User Guide

Visualization

Concepts

IT Operations Analytics is a popular method that allows to gather various types of data from an IT infrastructure and analyse them according to some user-defined metrics, with the primary purposes to recognise patterns and behaviours. The outcome allows IT managers to prevent bottleneck, optimise and plan improvements to the infrastructure.

The ITOA Module

As its name implies, the purpose of NetEye’s ITOA module is the practice of gathering, processing, and analysing the full spectrum of operational data, ranging from raw data to technical details about your IT infrastructure and to guide decisions, understand resource utilization and predict potential issues.

NetEye’s ITOA module provides the tools to quickly develop from operational data to solutions for bottlenecks and improve performance and throughput. To accomplish these purposes, NetEye’s ITOA module allows to collect, aggregate, and compute data from network interfaces, applications, and systems, then analyse them and finally to present them in a visual form, typically dashboards like the one shown in Fig. 147.

The ITOA module is built around the following software:

  • InfluxDB, a time series database, used to store the data gathered

  • Grafana, a web application for analytics and visualisation of data, used to display the data in form of dashboards

  • Telegraf, an agent to collect, process, and write metrics to InfluxDB

  • NATS, a message broker used in distributed systems, which is used to forward data collected from publishers (usually NetEye satellites) to subscribers (the NetEye node that collects data)

  • Icinga2, while interacting with several NetEye components, in this case is considered for its ability to write to InfluxDB performance data (perfdata) and numerical datapoints, gathered from the checks that it executes

Besides the above-mentioned software, actors involved in ITOA are: Users with roles, Data sources, Rows, Panels, and Dashboards.

RECORDS SUPPLIED:
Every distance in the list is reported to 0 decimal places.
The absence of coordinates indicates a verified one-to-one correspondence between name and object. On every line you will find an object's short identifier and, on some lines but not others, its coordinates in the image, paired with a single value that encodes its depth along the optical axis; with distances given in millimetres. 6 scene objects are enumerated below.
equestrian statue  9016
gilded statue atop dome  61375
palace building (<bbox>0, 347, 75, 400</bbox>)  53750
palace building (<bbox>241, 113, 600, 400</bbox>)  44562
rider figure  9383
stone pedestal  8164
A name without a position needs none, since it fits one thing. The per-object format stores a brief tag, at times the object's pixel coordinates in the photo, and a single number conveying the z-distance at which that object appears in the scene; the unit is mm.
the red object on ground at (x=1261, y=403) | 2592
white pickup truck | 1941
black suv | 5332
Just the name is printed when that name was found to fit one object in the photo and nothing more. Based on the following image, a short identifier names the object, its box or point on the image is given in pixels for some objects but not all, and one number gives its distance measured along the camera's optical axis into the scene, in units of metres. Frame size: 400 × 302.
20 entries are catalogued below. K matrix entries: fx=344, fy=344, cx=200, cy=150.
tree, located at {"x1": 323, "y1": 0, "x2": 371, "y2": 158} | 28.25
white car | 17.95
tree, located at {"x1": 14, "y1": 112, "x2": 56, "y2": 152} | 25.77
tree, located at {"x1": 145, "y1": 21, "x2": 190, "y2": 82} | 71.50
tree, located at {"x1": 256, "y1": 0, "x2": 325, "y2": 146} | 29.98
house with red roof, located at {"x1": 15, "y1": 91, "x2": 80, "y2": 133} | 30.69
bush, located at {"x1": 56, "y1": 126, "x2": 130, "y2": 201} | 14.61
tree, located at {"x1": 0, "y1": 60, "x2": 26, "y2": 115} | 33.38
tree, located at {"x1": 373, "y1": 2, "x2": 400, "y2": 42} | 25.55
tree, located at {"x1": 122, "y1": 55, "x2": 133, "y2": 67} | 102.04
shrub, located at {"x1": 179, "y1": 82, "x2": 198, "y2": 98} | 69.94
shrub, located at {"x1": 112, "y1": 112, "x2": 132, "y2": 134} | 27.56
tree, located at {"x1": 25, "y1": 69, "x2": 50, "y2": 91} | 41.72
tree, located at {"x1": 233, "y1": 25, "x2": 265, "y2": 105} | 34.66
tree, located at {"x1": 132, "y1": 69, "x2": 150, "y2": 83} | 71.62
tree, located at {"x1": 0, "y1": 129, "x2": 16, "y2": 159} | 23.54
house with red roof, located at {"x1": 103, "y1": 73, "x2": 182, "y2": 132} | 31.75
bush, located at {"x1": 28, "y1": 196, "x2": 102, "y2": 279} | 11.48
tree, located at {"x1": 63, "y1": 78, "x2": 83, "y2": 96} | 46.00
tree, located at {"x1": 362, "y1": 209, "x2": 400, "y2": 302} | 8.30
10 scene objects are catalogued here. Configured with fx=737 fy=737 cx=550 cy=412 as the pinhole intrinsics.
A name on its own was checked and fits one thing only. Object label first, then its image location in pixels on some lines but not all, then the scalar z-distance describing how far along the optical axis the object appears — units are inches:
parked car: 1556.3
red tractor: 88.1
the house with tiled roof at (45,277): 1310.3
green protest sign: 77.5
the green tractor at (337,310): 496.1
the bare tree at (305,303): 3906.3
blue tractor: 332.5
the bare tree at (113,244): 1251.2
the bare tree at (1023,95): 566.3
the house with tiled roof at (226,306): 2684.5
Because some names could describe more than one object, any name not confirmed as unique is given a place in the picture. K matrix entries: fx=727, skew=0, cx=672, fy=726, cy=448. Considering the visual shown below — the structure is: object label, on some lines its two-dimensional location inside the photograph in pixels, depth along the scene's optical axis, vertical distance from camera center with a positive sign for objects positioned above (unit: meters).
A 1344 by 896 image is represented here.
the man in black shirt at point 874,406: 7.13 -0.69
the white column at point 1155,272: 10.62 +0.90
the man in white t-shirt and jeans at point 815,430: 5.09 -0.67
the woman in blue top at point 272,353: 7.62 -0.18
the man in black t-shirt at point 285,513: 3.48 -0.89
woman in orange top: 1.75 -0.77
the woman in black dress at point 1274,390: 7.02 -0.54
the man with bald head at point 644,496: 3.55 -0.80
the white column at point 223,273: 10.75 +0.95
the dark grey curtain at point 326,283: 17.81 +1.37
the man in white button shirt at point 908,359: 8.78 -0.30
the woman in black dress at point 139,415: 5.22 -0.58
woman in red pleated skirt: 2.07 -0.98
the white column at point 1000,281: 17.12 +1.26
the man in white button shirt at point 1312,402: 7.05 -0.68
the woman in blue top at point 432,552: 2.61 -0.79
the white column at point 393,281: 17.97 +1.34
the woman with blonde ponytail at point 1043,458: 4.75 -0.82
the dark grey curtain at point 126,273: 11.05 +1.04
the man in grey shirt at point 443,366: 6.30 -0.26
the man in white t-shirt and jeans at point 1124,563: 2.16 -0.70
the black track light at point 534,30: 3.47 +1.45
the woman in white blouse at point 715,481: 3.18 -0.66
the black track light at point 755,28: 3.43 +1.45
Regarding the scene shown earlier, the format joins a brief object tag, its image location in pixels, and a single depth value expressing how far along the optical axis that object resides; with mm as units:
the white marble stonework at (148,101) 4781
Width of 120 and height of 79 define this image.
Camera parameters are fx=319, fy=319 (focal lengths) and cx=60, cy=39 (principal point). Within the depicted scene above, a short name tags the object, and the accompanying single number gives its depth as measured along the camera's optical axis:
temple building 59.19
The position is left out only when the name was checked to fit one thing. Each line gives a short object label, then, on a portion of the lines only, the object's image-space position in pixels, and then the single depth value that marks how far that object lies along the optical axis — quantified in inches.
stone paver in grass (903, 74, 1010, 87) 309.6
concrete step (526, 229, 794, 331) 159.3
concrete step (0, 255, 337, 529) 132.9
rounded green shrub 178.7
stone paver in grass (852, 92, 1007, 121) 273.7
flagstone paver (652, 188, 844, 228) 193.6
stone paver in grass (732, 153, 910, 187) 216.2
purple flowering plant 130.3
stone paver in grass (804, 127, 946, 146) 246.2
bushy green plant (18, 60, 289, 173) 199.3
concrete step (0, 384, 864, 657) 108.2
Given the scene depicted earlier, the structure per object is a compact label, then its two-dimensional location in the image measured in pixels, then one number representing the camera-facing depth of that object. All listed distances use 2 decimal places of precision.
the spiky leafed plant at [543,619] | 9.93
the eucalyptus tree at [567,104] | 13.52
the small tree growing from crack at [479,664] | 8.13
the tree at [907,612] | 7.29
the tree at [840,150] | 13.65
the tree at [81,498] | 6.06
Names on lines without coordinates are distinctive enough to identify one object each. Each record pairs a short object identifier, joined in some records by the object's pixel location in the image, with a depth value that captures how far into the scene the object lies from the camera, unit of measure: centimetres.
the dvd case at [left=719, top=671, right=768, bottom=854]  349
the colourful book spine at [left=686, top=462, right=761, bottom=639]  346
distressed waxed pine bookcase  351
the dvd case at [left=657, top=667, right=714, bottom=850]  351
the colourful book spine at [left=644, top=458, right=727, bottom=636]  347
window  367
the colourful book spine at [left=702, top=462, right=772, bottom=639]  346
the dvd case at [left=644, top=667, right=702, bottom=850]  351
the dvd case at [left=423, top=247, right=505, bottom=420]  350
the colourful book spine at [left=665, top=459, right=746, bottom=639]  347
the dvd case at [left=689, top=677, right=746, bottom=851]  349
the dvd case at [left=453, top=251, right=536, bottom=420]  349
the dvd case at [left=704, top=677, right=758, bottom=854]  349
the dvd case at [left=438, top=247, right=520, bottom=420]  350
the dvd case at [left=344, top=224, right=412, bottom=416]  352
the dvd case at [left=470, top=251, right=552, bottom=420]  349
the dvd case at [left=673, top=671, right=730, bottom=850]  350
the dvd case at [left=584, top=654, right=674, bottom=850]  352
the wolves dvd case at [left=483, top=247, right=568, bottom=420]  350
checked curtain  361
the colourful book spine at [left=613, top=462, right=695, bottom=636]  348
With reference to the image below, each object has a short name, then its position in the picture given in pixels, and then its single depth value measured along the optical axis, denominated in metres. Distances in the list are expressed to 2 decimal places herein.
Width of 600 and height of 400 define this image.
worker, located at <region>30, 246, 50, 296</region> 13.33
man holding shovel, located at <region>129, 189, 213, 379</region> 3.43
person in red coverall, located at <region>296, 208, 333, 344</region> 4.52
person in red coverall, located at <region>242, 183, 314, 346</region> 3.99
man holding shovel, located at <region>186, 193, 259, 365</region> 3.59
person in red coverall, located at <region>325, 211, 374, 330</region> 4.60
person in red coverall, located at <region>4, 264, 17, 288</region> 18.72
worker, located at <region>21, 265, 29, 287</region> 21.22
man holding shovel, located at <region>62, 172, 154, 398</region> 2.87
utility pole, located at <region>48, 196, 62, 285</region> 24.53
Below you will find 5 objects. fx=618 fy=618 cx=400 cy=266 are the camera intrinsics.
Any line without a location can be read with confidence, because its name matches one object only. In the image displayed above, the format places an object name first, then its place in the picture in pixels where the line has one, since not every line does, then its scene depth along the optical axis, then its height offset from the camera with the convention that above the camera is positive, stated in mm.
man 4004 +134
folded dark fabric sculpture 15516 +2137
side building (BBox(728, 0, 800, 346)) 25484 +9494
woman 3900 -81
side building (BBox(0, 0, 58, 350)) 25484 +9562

REQUIRED ACTION:
Answer from the ITOA user guide text above:
(a) What are the primary purposes of analysing the gathered data in IT Operations Analytics?
(b) Which software stores the gathered data?
(c) In NATS, which nodes usually act as publishers?

SOLUTION FOR THIS TASK:
(a) To recognise patterns and behaviours.
(b) InfluxDB, a time series database.
(c) NetEye satellites.